Блоки едут вместе в Шахматово, где живут до начала октября. Вскоре по возвращении пишется стихотворение «Россия» — одно из двух честнейших в русской поэзии объяснений в любви к отчизне (под другим разумею лермонтовскую «Родину»). Стихотворение постигнет печальная участь — оно так часто будет цитироваться и применяться в идеологических и «воспитательных» целях, что читающий народ перестанет воспринимать его с эстетической стороны. Между тем «изюминка» стихотворения — музыкальное сопряжение русского пейзажа и женского портрета:
Подобно Лермонтову, созерцавшему Россию (пусть порой и «немытую») «с отрадой, многим незнакомой», — Блок прежде всего любуется своей страной не без гедонистического упоения. Фальшиво-риторический патриотизм — это, во-первых, клятва (обещание), во-вторых — ожидание (расчет). У Блока, как видим, нет ни того, ни другого. Он России ничего не обещает («Тебя жалеть я не умею») и ничего от нее не ждет («Какому хочешь чародею / Отдай разбойную красу!»). Строки, вполне выдержавшие испытание временем. Каким только «чародеям» не вверяла свою судьбу наша разбойная, беспутная отчизна за истекший период! А от нашей интеллигентской «жалости» толку ей не было никакого.
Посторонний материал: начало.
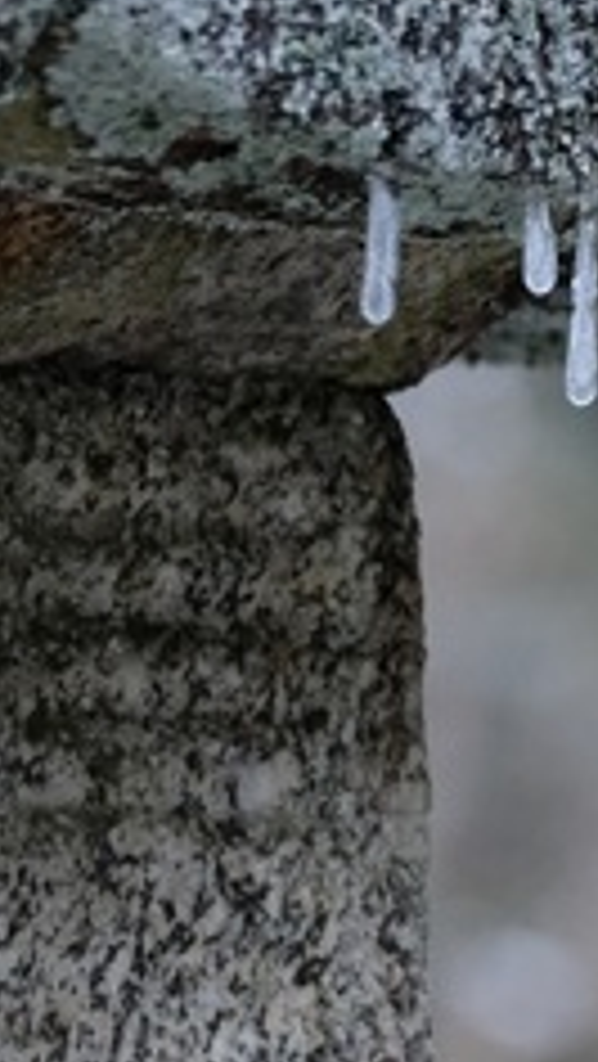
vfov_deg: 3.2
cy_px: 106
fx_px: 18776
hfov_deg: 1.8
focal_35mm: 667
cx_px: 1086
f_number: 6.4
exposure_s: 1/60
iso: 1600
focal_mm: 143.9
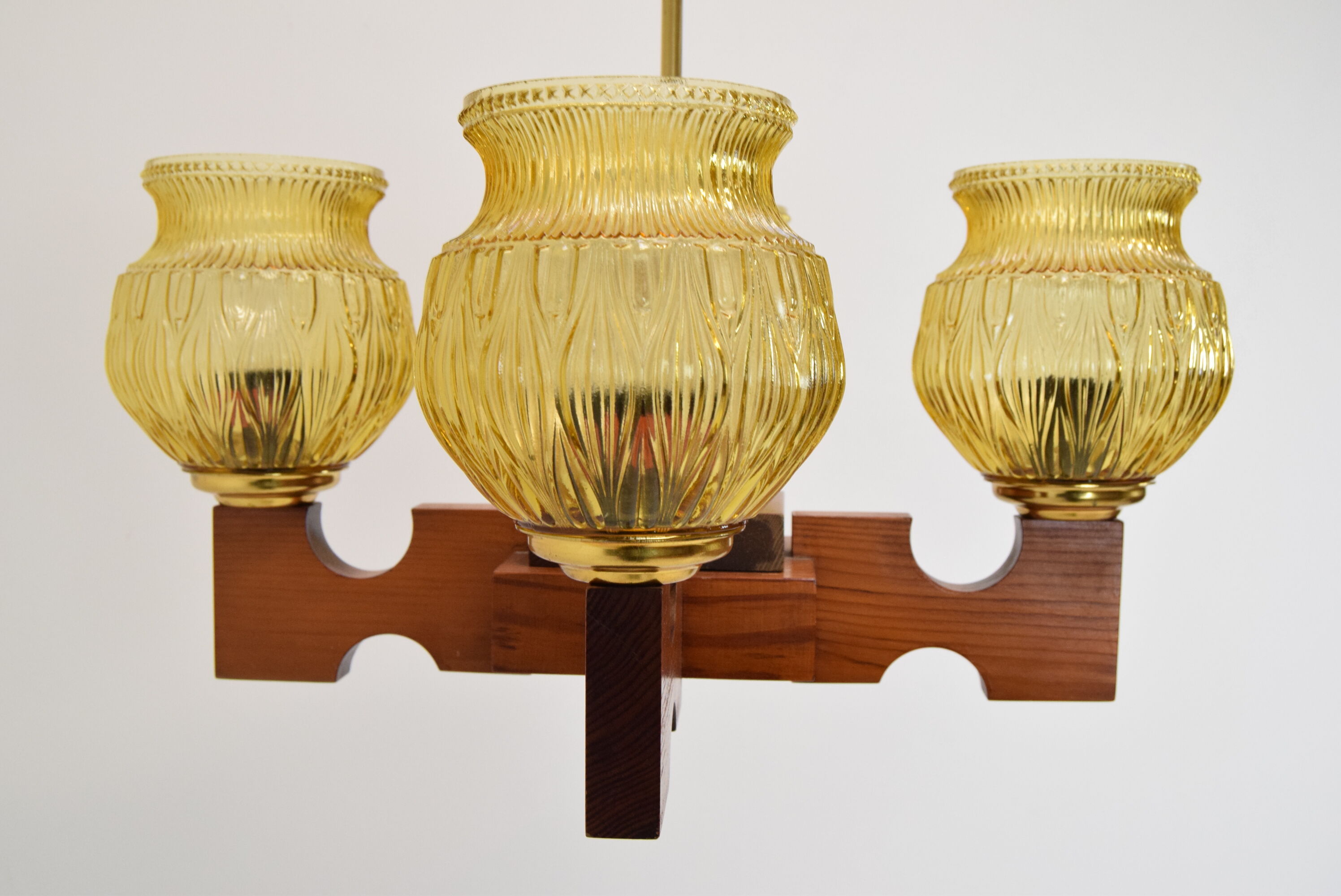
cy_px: 448
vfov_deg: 34.3
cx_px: 670
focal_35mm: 39
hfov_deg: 49.5
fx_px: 1454
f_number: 8
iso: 1600
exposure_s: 1/250
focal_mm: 26
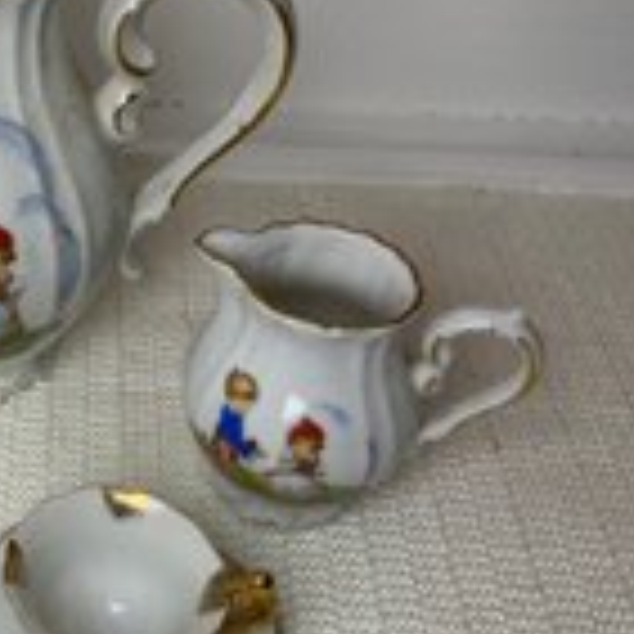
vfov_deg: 30.6
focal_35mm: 56
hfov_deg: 28.5
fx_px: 1160
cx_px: -16
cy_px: 304
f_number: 1.8
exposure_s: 1/131
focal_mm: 4.25
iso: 32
Любопытна динамика в развитии мотива дороги — от начала к концу стихотворения. Вспомним первую строфу: «И вязнут спицы росписные / В расхлябанные колеи…» А что в конце? «И невозможное возможно, / Дорога долгая легка…» Это что же, дороги успели наладить, пока стихи писались? Нет, конечно: с дорогами долго еще будет неблагополучно. «Невозможное» — это тот иррациональный, индивидуальный угол зрения на Россию, при котором возможно обретение эстетической гармонии.
В стихах часто ищут композиционную симметрию, что вполне резонно: начала и концы неминуемо перекликаются, вступают в отношения сравнения. Но есть еще и эмоциональный путь, пройденный поэтом по ходу сочинения. Реальная частица жизни. И разница между исходной и финальной эмоцией — абсолютный плюс поэзии.
Россия для Блока – ценностная категория. С этой позиции и затевает он большую полемику о России, под знаком которой проходит конец 1908 года. 13 ноября Блок выступает с докладом «Россия и интеллигенция» в Религиозно-философском обществе. Он поддерживает Горького с его недавно появившейся «Исповедью», апеллирует к позднему Гоголю, к его «Выбранным местам из переписки с друзьями», а заканчивает лирическим пассажем: «Бросаясь к народу, мы бросаемся прямо под ноги бешеной тройке, на верную гибель». «Гибель» – очень блоковское слово, очень неоднозначное. Блок не дает ответа, он предельно заостряет вопрос: «Или действительно непереступима черта, отделяющая интеллигенцию от России?»
Доклад производит сильное впечатление, обсуждается и печатно, и устно. 25 ноября проходят прения в Религиозно-философском обществе. С Блоком спорит Г. И. Чулков, оперируя ярлыками «барин» и «декадент». А 12 декабря Блок повторяет свой доклад в литературном обществе. Пригласивший его туда С. А. Венгеров обозначает тему доклада несколько иначе: «Обожествление народа в литературе». Блока поддерживают Мережковский и выступающий с заключительным словом Короленко.
Статья «Россия и интеллигенция» будет опубликована в январском номере «Золотого руна» за 1909 год, потом Блок даст ей название «Народ и интеллигенция», а бывшее заглавие отдаст книге статей 1918 года. Перечитывая ее глазами человека XXI столетия, сразу ощущаешь гиперболичность главной авторской установки. Это речь не политика, не социолога, а художника-интеллигента, для которого беспощадная самокритика – необходимое условие творческого существования.
Споры об интеллигенции длятся по сию пору и, может быть, не прекратятся никогда. И тем не менее опыт Блока вкупе с его единомышленниками дает возможность поразмышлять: в чем сущность русского интеллигента как такового, каковы признаки того синтетического явления, которое именуется русской интеллигенцией? Они, на наш взгляд, таковы.
Постоянная философско-религиозная рефлексия. Критическое отношение к власть предержащим. Неотвязная дума о страдающем народе. Эстетическая искушенность (в том числе непременное внимание к современной литературе, в каком состоянии она бы ни прибывала).
И, наконец, беспощадная самокритичность, наглядный пример которой явил Александр Блок.